» Texto para revisar

━━━

La cara maquillada de una niña de ocho años asoma por la ventana principal del templo ante la mirada atenta de una veintena de extranjeros que aguardan en el patio de la Kumari Ghar, en Basantapur, centro de Katmandú. Durante un minuto escaso, sus pequeños ojos tocados con una larga línea negra pueden asomarse al mundo. En su frente luce el agni chakchhu –ojo de fuego–, por el que ve las otras dimensiones que su divina condición le permite. Matina Shakya realiza el mismo ritual desde que tiene tres años, cuando fue elegida Kumari real. Solo hasta medio día los nepalíes pueden adorar personalmente a la niña virgen. Después, los turistas ya no podrán contemplar a la principal atracción religiosa de la capital nepalí, única en el mundo. Nadie puede hablar con ella ni fotografiarla. Solo sus cuidadores, profesores particulares y unos pocos niños de su misma casta pueden compartir el tiempo con ella. El resto del día lo disfruta en soledad. Así ha sucedido desde hace más de 700 años. Y así será hasta que tenga su primera menstruación. Y otra niña virgen la sustituya.
Tras la breve aparición, el guía turístico especia la visita con pinceladas de superstición para deleite de su audiencia. La diosa Kumari es elegida entre las niñas preadolescentes de la comunidad Newari, predominante en el valle de Katmandú. Al ser una creencia de origen budista e hinduista, sacerdotes de ambas religiones y un astrólogo certifican que la virgen seleccionada tiene los 32 lachhins –atributos físicos y psicológicos, como Buda– que se esperan de ella y que su horóscopo concuerda con el del jefe del estado. La Kumari real de Basantapur, a diferencia de la otra decena que residen en ciudades cercanas a Katmandú, ha de tener un zodiaco similar al del presidente de la república para asegurar la buena ventura del país. Como encarnación de la diosa Taleju (Durga en India), tiene que superar varias pruebas que aseguren su valentía, como velar cabezas de ganado muerto durante una noche. Algunos turistas depositan donaciones en una urna al final de la explicación, “para la futura educación de la Kumari”, indica el guía. Otros murmuran entre dientes los males que la tradición supone para la niña.
“La gente no quiere entender nuestra cultura. En otras partes del mundo se idolatran figuras de dioses y santos. Aquí veneramos a una diosa viviente, que representa el poder del Estado”, explica Prathap Man Shakya, padre de la actual Kumari de Basantapur. Prathap describe con orgullo cómo el primer día de Indra Jatra –festividad religiosa nepalí celebrada a finales de verano– su hija es paseada en procesión por Katmandú en loor de multitudes y en presencia de políticos nacionales y embajadores extranjeros. Ese, y el último día de la particular semana santa nepalí, son los dos únicos momentos del año en que la diosa es vista por alguien que no pertenece a su círculo íntimo, al que incluso su familia tiene acceso restringido. Hacia el final del festival religioso, el presidente de la república visita a la Kumari para recibir su bendición y poder hacer frente a los problemas terrenales del Estado. “Es cierto que mi hija está perdiendo algo de su infancia pero recuperará ese tiempo en unos años. Nepal está cambiando con la democracia. Ahora las Kumaris reciben educación y tienen acceso a otras facilidades como el resto de niños de su edad”, añade Prathap.

━━━

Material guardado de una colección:
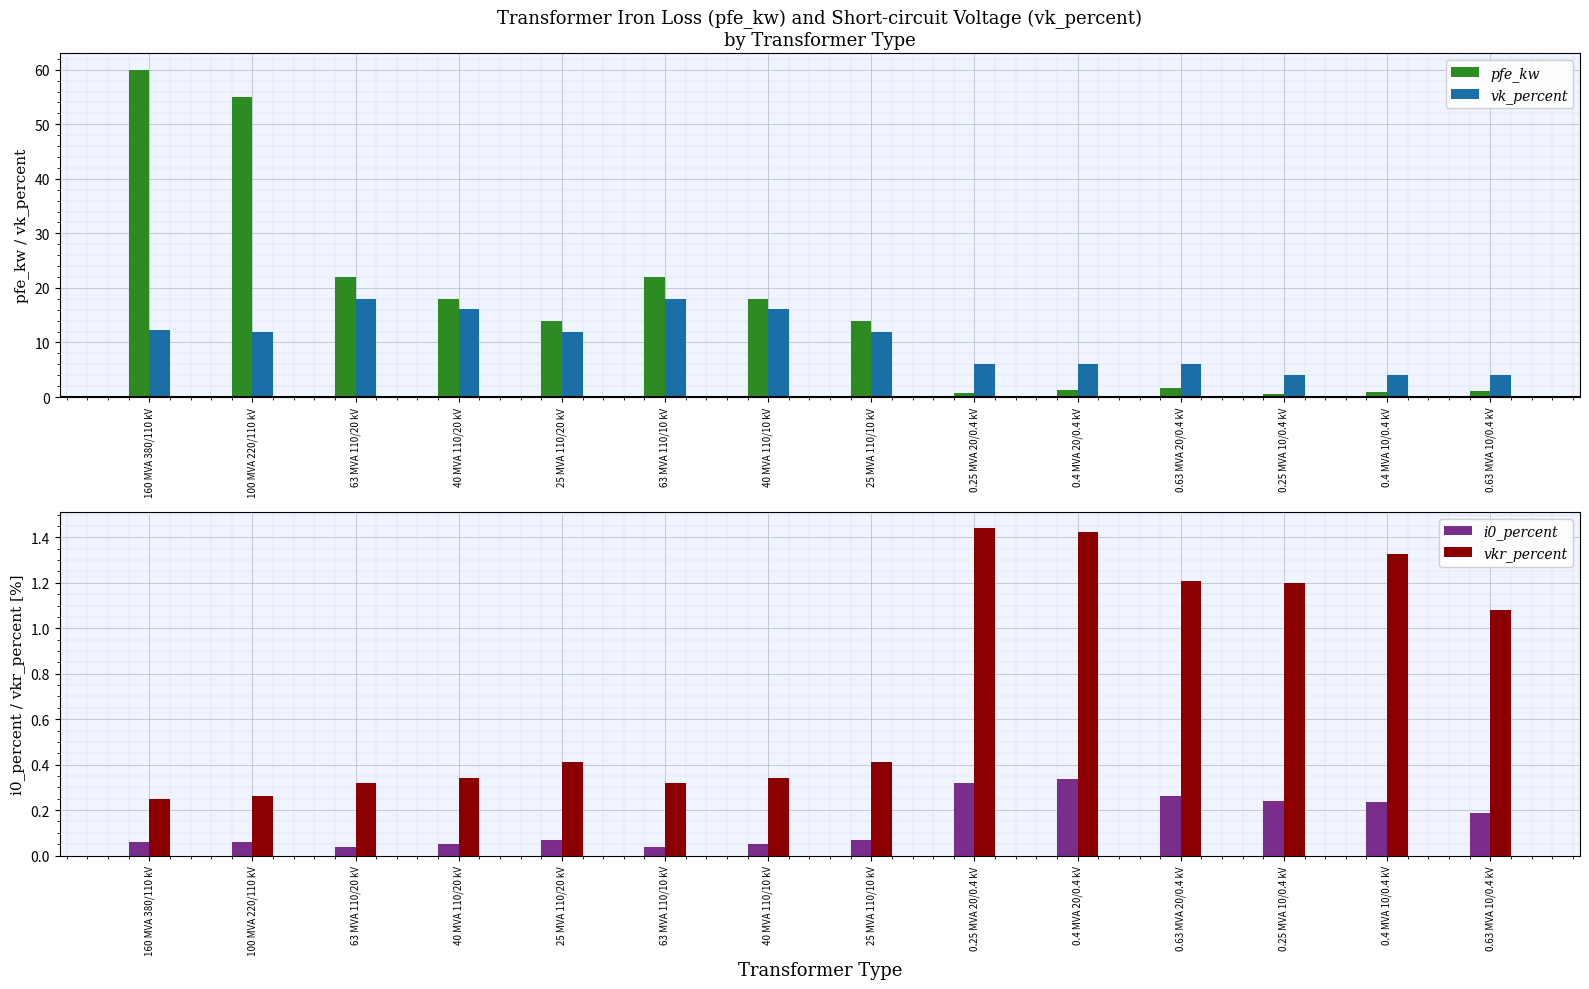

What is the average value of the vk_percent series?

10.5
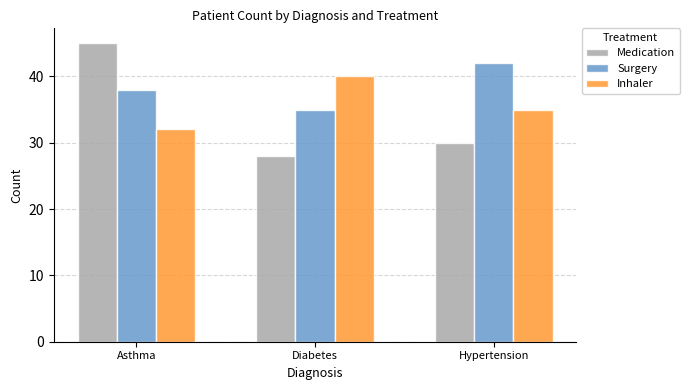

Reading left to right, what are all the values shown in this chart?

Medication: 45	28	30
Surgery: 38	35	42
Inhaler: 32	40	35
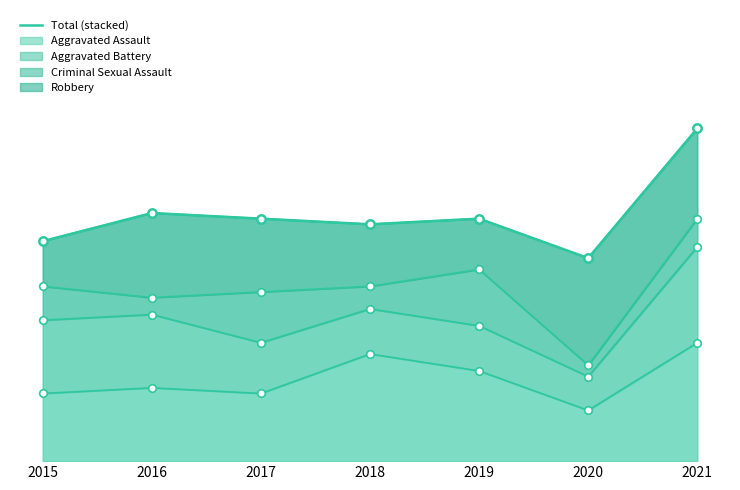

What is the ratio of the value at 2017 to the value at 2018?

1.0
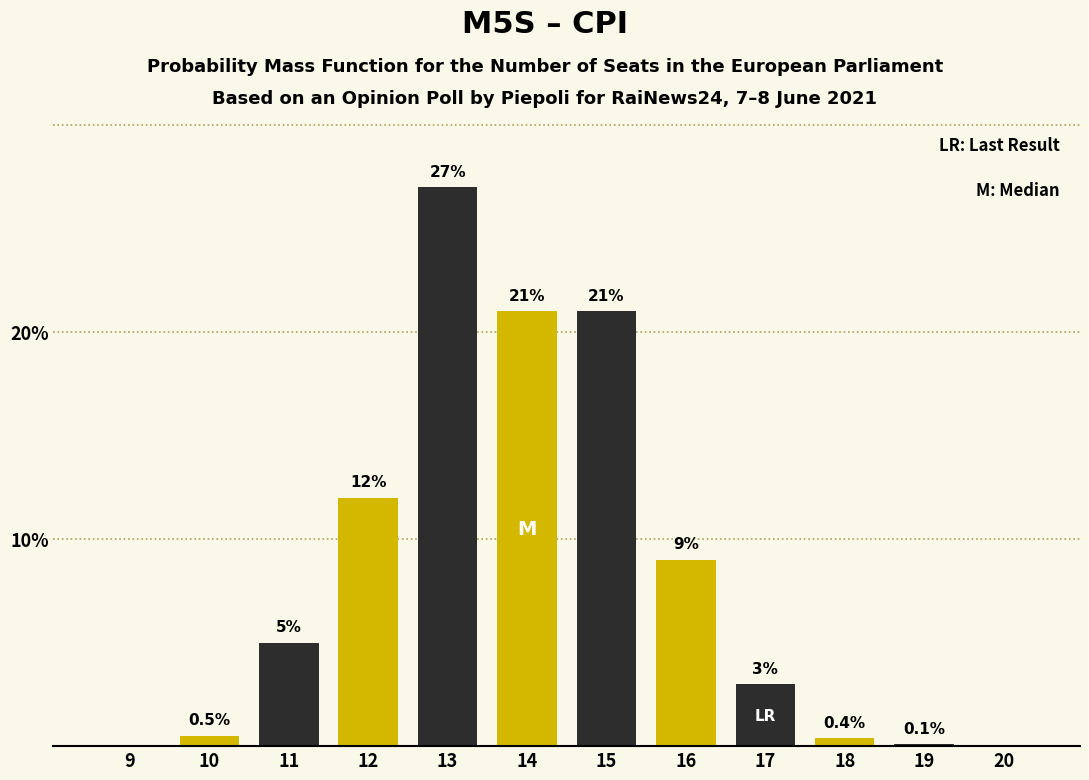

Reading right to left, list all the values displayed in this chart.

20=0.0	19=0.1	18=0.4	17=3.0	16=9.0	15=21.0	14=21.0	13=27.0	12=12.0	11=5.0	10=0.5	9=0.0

━━━

» Consigna 1
Enumera a quienes, según el texto sobre la Kumari, pueden compartir el tiempo con la niña.
» Consigna 2
Escribe cómo sigue el texto sobre la Kumari a partir de su última frase.

» Respuesta 1
Sus cuidadores, sus profesores particulares y unos pocos niños de su misma casta.

» Respuesta 2
El gobierno de Nepal empezó a ofrecer tres horas de clases particulares a las niñas diosas tras el caso de Rushmila Shayka. “Mi hermana tuvo muchos problemas cuando dejó de ser Kumari real. A los 12 años iba a la misma clase que nuestra hermana de seis. Andaba por la calle con la cabeza erguida y sin atender al claxon de los coches. Se perdía y no sabía cómo hablar con extraños”, describe Surmila, hermana de la ex Kumari de Basantapur. Rushmila mira al suelo con humildad mortal al otro lado de la habitación. Pero su actividad terrenal cambió la vida de las diosas que le sucedieron. Tras su encierro, publicó el libro De diosa a mortal y el revuelo causado por sus memorias dio lugar a la modificación de algunas prácticas dentro de la tradición. El gobierno de Nepal no solo estableció la educación de las niñas por ley, sino que ahora concede un estipendio de 3.000 rupias nepalíes (22€) mensuales para la educación de ex Kumaris y un total de 50.000 (369€) para gastos en el futuro matrimonio.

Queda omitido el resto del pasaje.